Autres rumeurs persistantes :

  • Un mode "Survie Extrême" où les joueurs devront extraire des artefacts sous une éruption imminente (limite de temps : 15 minutes).
  • Une collaboration avec un musée napolitain pour intégrer des répliques d’objets historiques dans le jeu.
  • L’ajout d’un véhicule tout-terrain capable de résister (partiellement) à la lave.
À noter : Embark a démenti la rumeur d’un battle pass dédié au Vésuve, précisant que « les nouvelles cartes seront accessibles à tous sans monétisation aggressive ».

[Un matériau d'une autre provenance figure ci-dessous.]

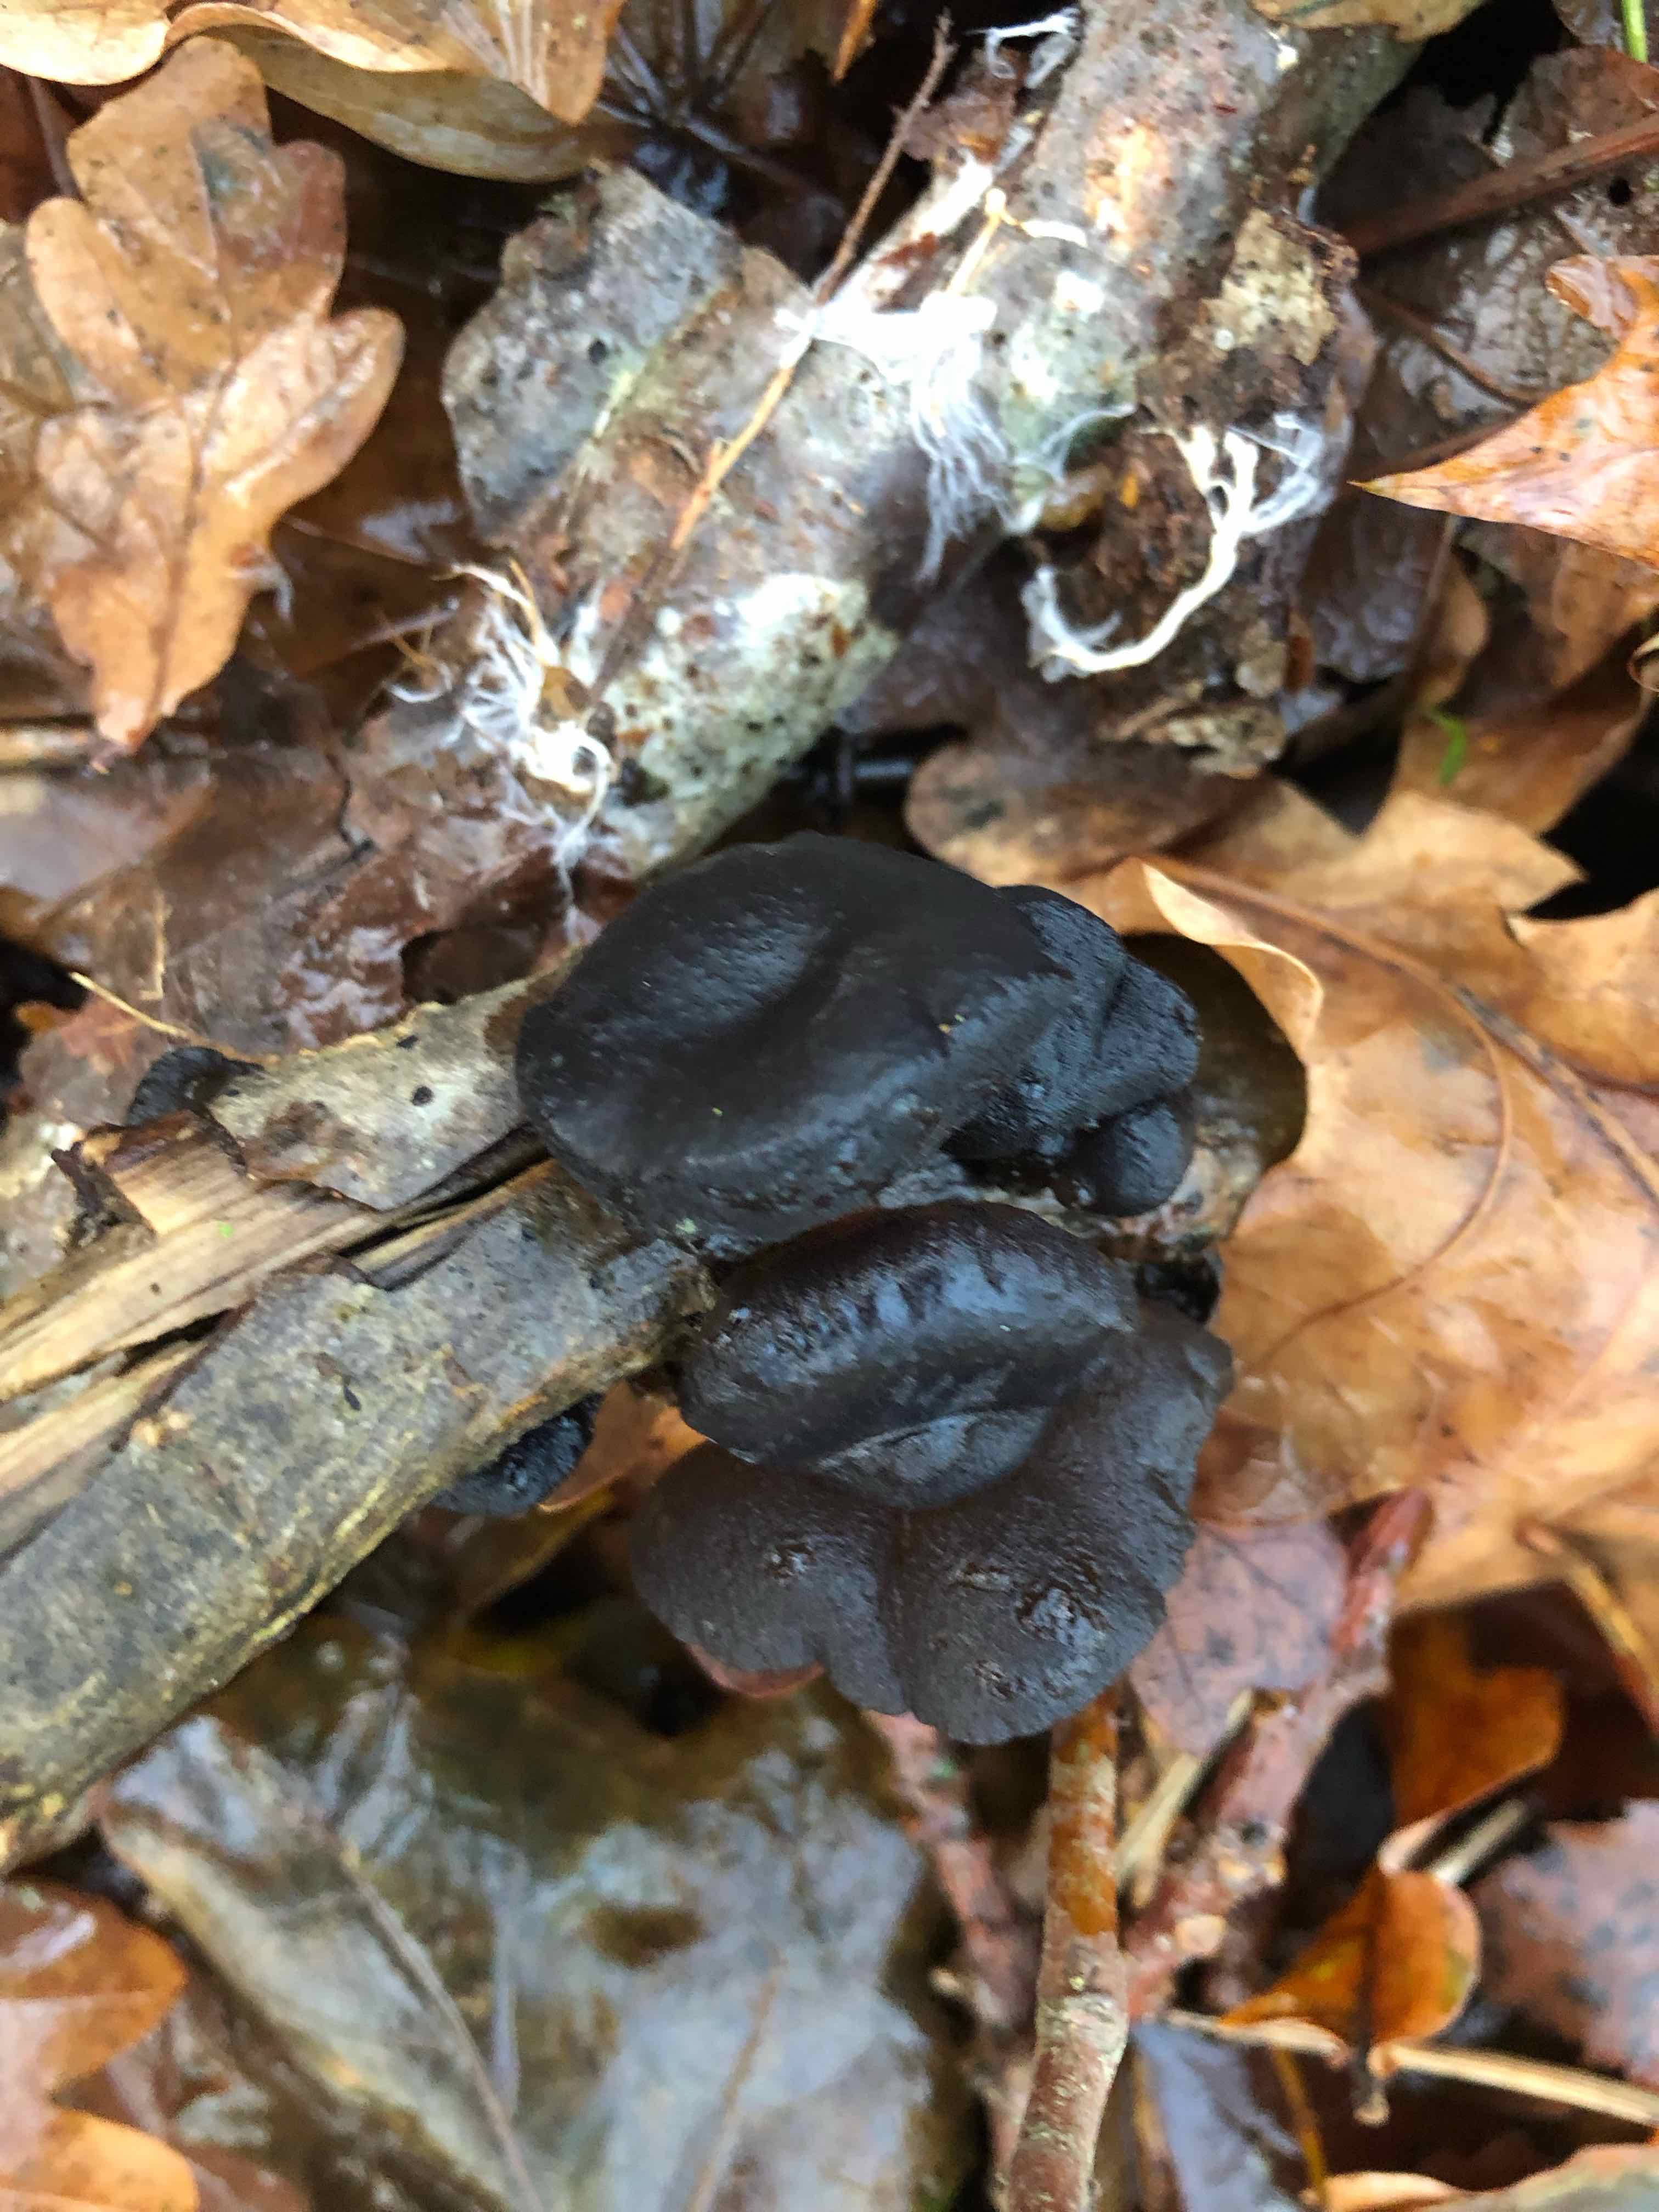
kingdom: Fungi
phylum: Basidiomycota
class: Agaricomycetes
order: Auriculariales
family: Auriculariaceae
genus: Exidia
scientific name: Exidia glandulosa
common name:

Entre l’ambition historique du Vésuve et l’innovation toxique des marais, Arc Raiders se prépare à offrir en 2026 une expérience bien plus riche que de simples nouveaux décors. Le studio mise sur un mélange audacieux : des mécaniques environnementales punitives, un lore immersif inspiré de l’Antiquité, et une stratégie d’équipe repensée pour forcer l’adaptation. Reste à voir si les joueurs, habitués au rythme effréné des looter shooters actuels, adhéreront à cette vision plus méthodique et dangereuse. Une chose est sûre : avec des tests techniques qui commencent dès avril, les Raider n’auront pas longtemps à attendre pour plonger dans la Gueule de Cendre... s’ils osent s’y aventurer.
L'Avis de la rédaction
Par Nakmen
Ah, Ashen Maw, ce futur champ de bataille où la nature devient un boss final en mode Doom WAD. Le Vésuve en carte, c’est comme si Metal Gear Solid avait décidé de jouer à Tetris avec des coulées de lave , sauf que là, c’est vous qui êtes les blocs à aligner avant de fondre comme un Pac-Man dans un Ghosts ’n Goblins version apocalypse. Les éruptions aléatoires ? Génial, ça rappelle les checkpoints de Resident Evil… sauf que cette fois, c’est votre équipe qui doit gérer le save game en temps réel. Et ces Cendrés ? Des Reapers de Halo mais avec un style Dark Souls , enfin, un jeu qui assume de faire peur sans avoir besoin de jump scares à la Silent Hill. Dommage que Helldivers 2 ait déjà volé la scène avec ses Helldivers qui font Fallout en mode hardcore. Mais bon, si Arc Raiders arrive à rendre un volcan plus fun qu’un boss de Zelda, je signe pour une partie en co-op… avec un extincteur.